━━━ Record extracts
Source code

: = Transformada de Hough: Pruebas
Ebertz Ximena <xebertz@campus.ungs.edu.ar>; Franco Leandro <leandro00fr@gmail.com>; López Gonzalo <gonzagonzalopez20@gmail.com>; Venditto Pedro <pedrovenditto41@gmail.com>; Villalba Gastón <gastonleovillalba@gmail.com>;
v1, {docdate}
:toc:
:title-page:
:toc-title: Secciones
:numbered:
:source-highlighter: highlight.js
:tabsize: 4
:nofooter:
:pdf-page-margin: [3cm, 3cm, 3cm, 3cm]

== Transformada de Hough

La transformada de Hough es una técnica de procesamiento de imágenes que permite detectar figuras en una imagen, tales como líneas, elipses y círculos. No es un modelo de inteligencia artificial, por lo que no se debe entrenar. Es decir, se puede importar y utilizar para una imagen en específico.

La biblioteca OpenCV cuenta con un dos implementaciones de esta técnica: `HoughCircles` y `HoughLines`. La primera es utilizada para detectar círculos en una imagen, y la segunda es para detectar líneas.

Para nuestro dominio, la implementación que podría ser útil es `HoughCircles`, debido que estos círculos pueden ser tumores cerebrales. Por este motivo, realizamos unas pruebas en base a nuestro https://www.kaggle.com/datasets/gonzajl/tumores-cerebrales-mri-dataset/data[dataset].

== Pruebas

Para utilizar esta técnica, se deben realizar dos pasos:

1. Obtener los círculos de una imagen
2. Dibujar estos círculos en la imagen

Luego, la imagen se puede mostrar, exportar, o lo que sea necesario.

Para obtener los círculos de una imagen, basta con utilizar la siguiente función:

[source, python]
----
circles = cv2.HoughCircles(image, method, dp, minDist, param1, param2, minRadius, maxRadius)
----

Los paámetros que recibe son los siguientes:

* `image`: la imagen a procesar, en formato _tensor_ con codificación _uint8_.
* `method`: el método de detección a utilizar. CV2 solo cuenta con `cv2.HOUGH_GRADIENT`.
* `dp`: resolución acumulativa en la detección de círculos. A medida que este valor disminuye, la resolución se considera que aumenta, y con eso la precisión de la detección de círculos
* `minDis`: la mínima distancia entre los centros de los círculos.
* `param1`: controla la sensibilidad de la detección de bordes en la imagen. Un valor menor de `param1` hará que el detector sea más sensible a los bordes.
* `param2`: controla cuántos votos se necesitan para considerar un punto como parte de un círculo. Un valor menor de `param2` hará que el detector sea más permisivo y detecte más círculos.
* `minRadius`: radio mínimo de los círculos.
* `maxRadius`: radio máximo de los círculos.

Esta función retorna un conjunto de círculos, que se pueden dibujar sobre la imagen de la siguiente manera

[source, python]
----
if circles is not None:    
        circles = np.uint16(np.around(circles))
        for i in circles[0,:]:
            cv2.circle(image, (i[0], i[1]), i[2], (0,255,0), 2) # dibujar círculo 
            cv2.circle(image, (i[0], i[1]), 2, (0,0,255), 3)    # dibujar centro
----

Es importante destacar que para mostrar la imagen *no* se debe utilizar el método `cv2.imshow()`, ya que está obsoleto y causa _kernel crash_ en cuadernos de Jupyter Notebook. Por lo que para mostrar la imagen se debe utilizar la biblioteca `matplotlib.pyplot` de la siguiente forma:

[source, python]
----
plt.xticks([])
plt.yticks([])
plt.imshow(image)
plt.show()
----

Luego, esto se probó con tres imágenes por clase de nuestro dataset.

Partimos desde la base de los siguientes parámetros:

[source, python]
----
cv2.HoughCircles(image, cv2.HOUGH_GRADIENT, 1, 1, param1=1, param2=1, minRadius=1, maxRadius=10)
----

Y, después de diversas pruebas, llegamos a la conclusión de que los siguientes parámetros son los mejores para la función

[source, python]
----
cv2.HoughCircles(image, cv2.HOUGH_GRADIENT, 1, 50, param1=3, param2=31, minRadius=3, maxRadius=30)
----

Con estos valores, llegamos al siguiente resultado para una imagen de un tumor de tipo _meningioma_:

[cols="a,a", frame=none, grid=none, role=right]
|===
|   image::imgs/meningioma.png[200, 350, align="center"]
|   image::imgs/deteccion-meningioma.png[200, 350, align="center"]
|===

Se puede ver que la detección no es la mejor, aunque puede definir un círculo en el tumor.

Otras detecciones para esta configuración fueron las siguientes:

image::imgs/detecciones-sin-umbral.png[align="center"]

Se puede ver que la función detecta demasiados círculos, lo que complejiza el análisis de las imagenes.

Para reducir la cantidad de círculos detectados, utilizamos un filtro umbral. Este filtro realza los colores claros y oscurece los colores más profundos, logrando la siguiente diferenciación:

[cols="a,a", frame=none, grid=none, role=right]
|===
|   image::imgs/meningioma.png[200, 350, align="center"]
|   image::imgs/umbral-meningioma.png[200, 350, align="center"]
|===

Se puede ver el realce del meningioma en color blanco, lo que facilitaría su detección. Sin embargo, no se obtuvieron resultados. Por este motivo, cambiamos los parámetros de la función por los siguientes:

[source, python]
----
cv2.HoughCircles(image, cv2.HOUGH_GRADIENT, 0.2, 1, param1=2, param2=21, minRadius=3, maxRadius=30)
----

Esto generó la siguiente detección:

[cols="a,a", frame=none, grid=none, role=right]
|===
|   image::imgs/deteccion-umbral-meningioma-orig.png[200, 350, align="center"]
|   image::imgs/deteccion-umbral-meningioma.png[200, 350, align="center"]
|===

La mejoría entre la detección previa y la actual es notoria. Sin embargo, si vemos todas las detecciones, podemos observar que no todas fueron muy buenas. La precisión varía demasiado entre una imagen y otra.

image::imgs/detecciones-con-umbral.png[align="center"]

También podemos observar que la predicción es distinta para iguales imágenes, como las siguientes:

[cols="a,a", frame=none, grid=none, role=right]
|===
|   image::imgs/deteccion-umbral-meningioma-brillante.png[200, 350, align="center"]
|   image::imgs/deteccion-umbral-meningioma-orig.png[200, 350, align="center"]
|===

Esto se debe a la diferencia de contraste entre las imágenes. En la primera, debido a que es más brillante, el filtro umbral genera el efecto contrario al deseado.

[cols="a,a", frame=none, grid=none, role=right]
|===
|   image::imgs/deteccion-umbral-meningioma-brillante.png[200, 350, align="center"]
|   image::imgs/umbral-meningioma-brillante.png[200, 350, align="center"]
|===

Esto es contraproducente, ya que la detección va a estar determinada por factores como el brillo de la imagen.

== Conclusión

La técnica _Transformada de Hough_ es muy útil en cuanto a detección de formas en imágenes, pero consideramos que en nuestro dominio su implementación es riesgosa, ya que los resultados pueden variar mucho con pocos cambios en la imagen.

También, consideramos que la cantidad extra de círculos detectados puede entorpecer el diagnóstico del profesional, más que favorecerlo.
━━━━━━
## Your goal
Give back the lines of the data exactly as they are written, from the first line through the line containing "La biblioteca OpenCV".

## Reply to the task
Source code

: = Transformada de Hough: Pruebas
Ebertz Ximena <xebertz@campus.ungs.edu.ar>; Franco Leandro <leandro00fr@gmail.com>; López Gonzalo <gonzagonzalopez20@gmail.com>; Venditto Pedro <pedrovenditto41@gmail.com>; Villalba Gastón <gastonleovillalba@gmail.com>;
v1, {docdate}
:toc:
:title-page:
:toc-title: Secciones
:numbered:
:source-highlighter: highlight.js
:tabsize: 4
:nofooter:
:pdf-page-margin: [3cm, 3cm, 3cm, 3cm]

== Transformada de Hough

La transformada de Hough es una técnica de procesamiento de imágenes que permite detectar figuras en una imagen, tales como líneas, elipses y círculos. No es un modelo de inteligencia artificial, por lo que no se debe entrenar. Es decir, se puede importar y utilizar para una imagen en específico.

La biblioteca OpenCV cuenta con un dos implementaciones de esta técnica: `HoughCircles` y `HoughLines`. La primera es utilizada para detectar círculos en una imagen, y la segunda es para detectar líneas.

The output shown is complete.